(Work order):
If a line includes "thumb", copy it out of the entries.

========

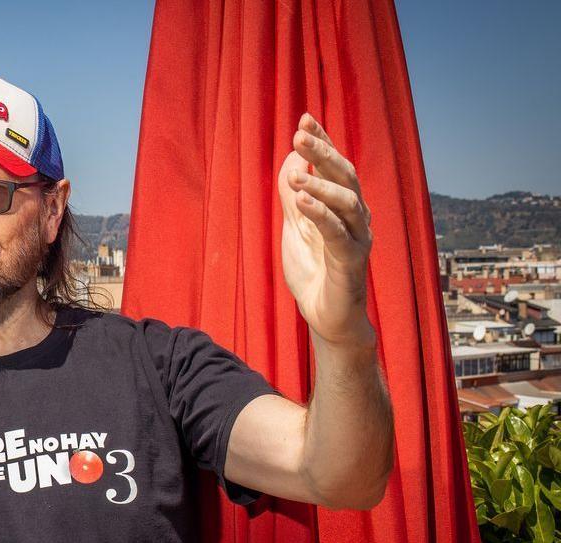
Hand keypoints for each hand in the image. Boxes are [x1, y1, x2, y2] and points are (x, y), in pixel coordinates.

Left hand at [278, 113, 374, 347]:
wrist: (326, 318)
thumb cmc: (314, 271)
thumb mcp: (296, 227)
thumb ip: (294, 196)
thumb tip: (291, 161)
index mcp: (343, 207)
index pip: (335, 166)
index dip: (323, 142)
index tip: (305, 118)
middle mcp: (357, 218)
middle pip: (346, 176)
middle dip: (324, 153)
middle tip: (300, 134)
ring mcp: (358, 239)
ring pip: (348, 201)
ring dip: (322, 184)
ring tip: (296, 175)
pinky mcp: (351, 262)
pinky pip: (338, 234)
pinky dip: (321, 215)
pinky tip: (302, 201)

========

(Task solution):
thumb cmc: (314, 271)
thumb mcp: (296, 227)
thumb ip: (294, 196)
thumb tip: (291, 161)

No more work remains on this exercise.